◆ Exercise ◆
Exactly as they stand, give the records below again, with no images.

=== Data to use ===

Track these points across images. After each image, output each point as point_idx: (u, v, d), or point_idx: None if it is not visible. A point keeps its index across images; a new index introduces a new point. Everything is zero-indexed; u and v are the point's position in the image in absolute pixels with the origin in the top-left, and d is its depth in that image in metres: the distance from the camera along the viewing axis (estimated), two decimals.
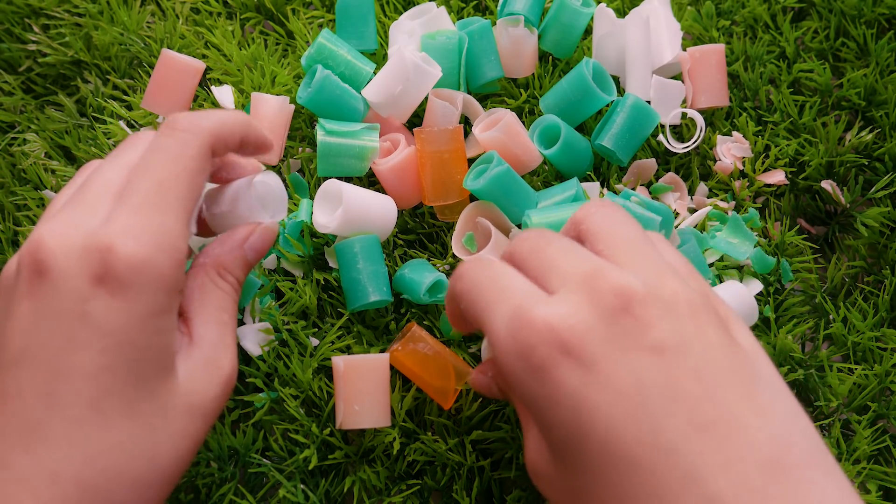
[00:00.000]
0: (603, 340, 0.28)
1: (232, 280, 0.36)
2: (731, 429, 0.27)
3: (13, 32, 0.55)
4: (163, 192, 0.32)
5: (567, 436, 0.28)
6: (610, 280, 0.29)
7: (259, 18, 0.55)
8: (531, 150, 0.47)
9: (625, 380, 0.28)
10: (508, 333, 0.29)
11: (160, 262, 0.30)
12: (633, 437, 0.27)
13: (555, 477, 0.30)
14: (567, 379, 0.28)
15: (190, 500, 0.43)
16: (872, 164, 0.50)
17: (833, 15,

===

◆ Problem solution ◆
Track these points across images. After each image, output each point as point_idx: (u, v, d), or point_idx: None if it is not visible. A point keeps its index across images; a new index introduces a new point. Everything is zero-indexed; u and v are the point's position in the image in absolute pixels with the origin in the top-left, and d is its depth in that image in metres: the distance from the camera along the viewing axis (estimated), two decimals.
[00:00.000]
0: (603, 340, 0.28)
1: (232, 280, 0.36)
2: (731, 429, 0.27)
3: (13, 32, 0.55)
4: (163, 192, 0.32)
5: (567, 436, 0.28)
6: (610, 280, 0.29)
7: (259, 18, 0.55)
8: (531, 150, 0.47)
9: (625, 380, 0.28)
10: (508, 333, 0.29)
11: (160, 262, 0.30)
12: (633, 437, 0.27)
13: (555, 477, 0.30)
14: (567, 379, 0.28)
15: (190, 500, 0.43)
16: (872, 164, 0.50)
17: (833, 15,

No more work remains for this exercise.